Los últimos supervivientes de los campos de concentración
están desapareciendo, y pronto desaparecerá
también una parte muy importante de la memoria viva
de los campos. Por eso se hace tan necesario enseñar
esa parte de nuestra Historia, porque es parte del conocimiento
de todos nosotros, de la sociedad en general. La responsabilidad
de mantener esta memoria reside en todos nosotros como individuos
y miembros de la sociedad, tanto por lo que se hizo como por
lo que aún está pasando, para intentar que la
Historia no se repita.
Actualmente
se está desarrollando un debate que se centra en cómo
interpretar los objetivos de la educación sobre el
Nacionalsocialismo, el Holocausto y los campos, y cómo
conseguir esos objetivos. Es aquí donde los memoriales
históricos deben jugar un papel de mayor importancia.
Otras
discusiones se han centrado en la diferenciación sobre
lo que es importante recordar, especialmente el proceso y
el entorno político y social que provocó la
aparición del Nacionalsocialismo y los campos de concentración.
Es decir, buscar la memoria del Nacionalsocialismo en sus
raíces históricas, en la República de
Weimar, en la Primera Guerra Mundial, en el Segundo Reich.
El debate se centra, también en la importante tarea
de recordar a cada uno de los grupos de víctimas, no
sólo a los judíos, sino también a otros
que fueron víctimas del Nacionalsocialismo. Pero, la
educación debe centrarse también en el "camino"
que llevó hacia el Nacionalsocialismo y el Holocausto,
y no sólo en los actos y crímenes que tuvieron
lugar en los campos de concentración.
Nuestra
apreciación sobre los acontecimientos que tuvieron
lugar durante el Holocausto y cómo estos hechos quedaron
inmersos en nuestra memoria histórica, ha variado en
las últimas décadas. Actualmente, los centros
conmemorativos se han convertido en elementos, que busca un
esfuerzo por hacerlos accesibles a un mayor número
de personas. Los centros históricos deben mostrar cómo
la interpretación de los acontecimientos ha cambiado
en el transcurso del tiempo.
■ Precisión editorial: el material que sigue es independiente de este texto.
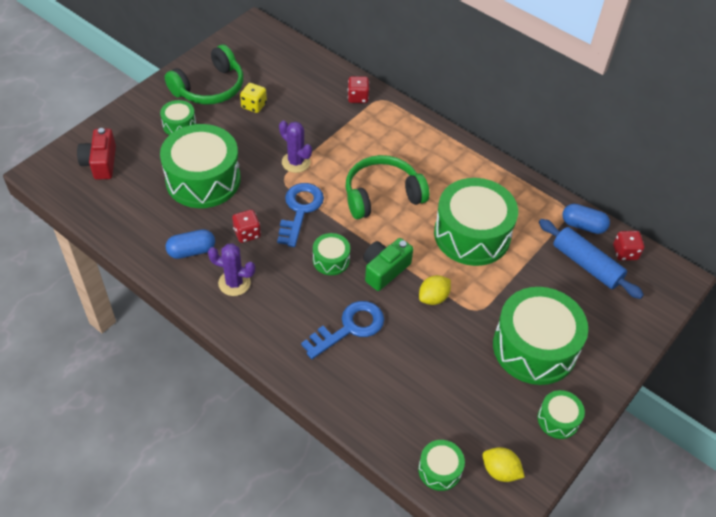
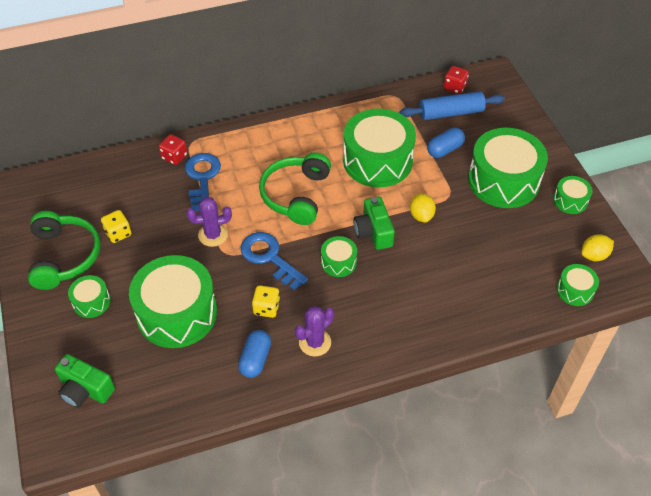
camera: 55 degrees left, 0 degrees up
red camera [77,128,116,180] -> green camera [55,354,115,408]
red dice [232,210,261,243] -> yellow dice [252,285,280,318]
blue key [301,301,384,359] -> blue key moved to [185,153,221,211]
blue capsule [562,204,610,234] -> blue capsule moved to [427,128,465,158]

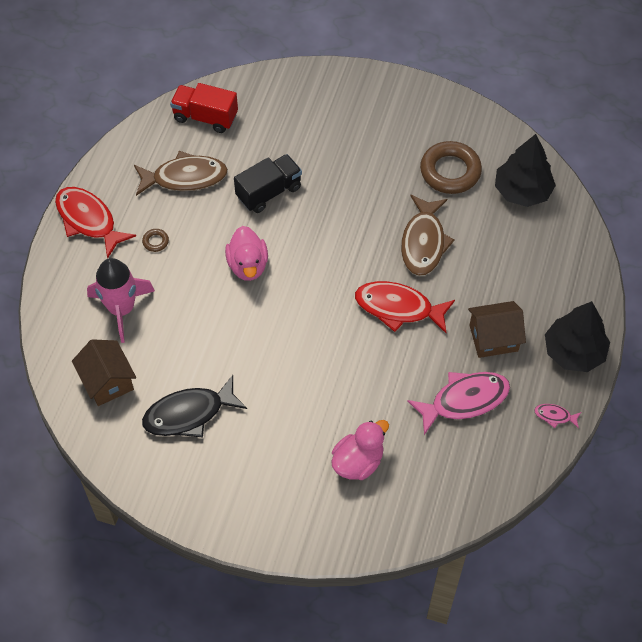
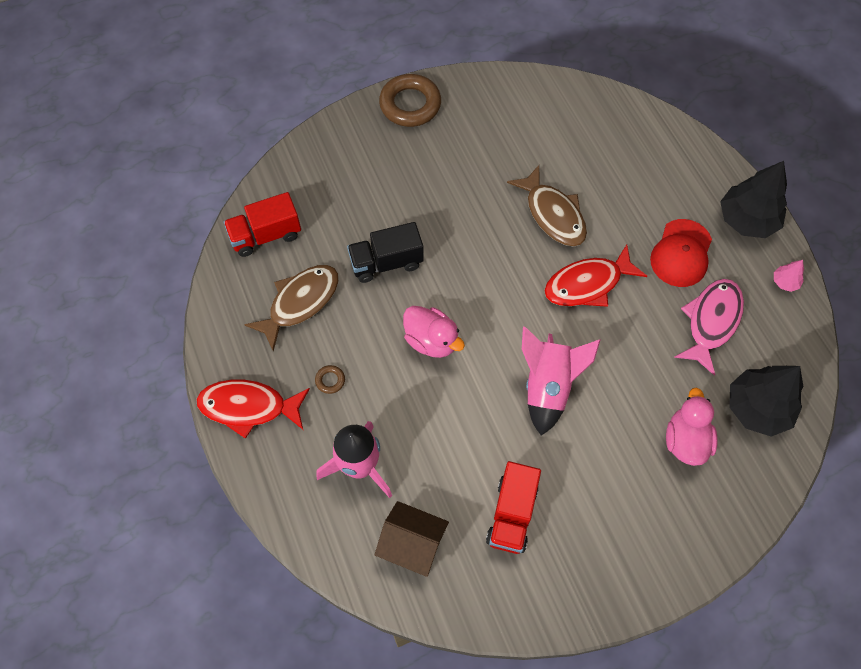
camera: 40 degrees left, 5 degrees up
black fish [142,375,247,438] -> red truck [486,461,541,554]
black truck [234,154,302,213] -> black truck turned 120 degrees counterclockwise [347,222,424,283]
brown ring [420,141,482,194] -> brown ring moved to [379,74,441,127]
brown house [468,301,526,358] -> red cap [650,219,712,287]
black tree [495,134,556,207] -> black tree moved to [730,366,803,437]
pink fish [534,404,581,428] -> pink tree [774,260,804,292]
none -> pink rocket [522,327,600,436]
Esto es especialmente importante
en los antiguos países del bloque comunista, donde
el Holocausto sólo fue descrito parcialmente, para
servir a la propaganda política, como demuestra el
ejemplo de la antigua República Democrática
alemana.
Está
claro que cada nación debe establecer su propio acercamiento
al recuerdo del Holocausto y de los campos de concentración,
su propia memoria, de acuerdo con su propio bagaje cultural.
Pero el sujeto global, el sujeto de la memoria, debe tener
un carácter constante y mostrar una cualidad transnacional,
para evitar su instrumentalización política
y evitar que algunos grupos queden en el olvido.
La
percepción de lo que fue el Holocausto difiere drásticamente
en los países de la Europa Occidental y Oriental. Los
primeros consideran el Holocausto y el Nacionalsocialismo
como el crimen más grande que se ha cometido en la
historia. Los segundos tienden a considerarlo como un elemento
secundario, porque el terror derivado del sistema comunista
ha sobrepasado al recuerdo del Holocausto. Por eso, algunos
gobiernos y países no están dando una imagen
real de lo que ocurrió antes y durante el Nacionalsocialismo,
pero tampoco se pueden ni se deben olvidar los crímenes
del Comunismo.
Como
consecuencia de todo tipo de conmemoraciones públicas
de amplios efectos mediáticos, sobre todo a partir
de 2005, que acaban enterrando el sentido memorable del acontecimiento,
algunos autores han comenzado a hablar de la “globalización
del discurso del Holocausto”, que se está convirtiendo
en la memoria de otras historias traumáticas de carácter
diferente.
Esta
explosión del interés por la memoria histórica
sirve para fortalecer identidades y generar autoestimas de
grupos marginados y oprimidos, y se ha convertido en un elemento
de provocación que genera enfrentamientos y discordias,
según el interés que centra un estudio determinado.
También es la causa de un debate abierto entre aquellos
que insisten en la necesidad permanente de recordar y los
que se quejan de un pasado que no acaba de pasar.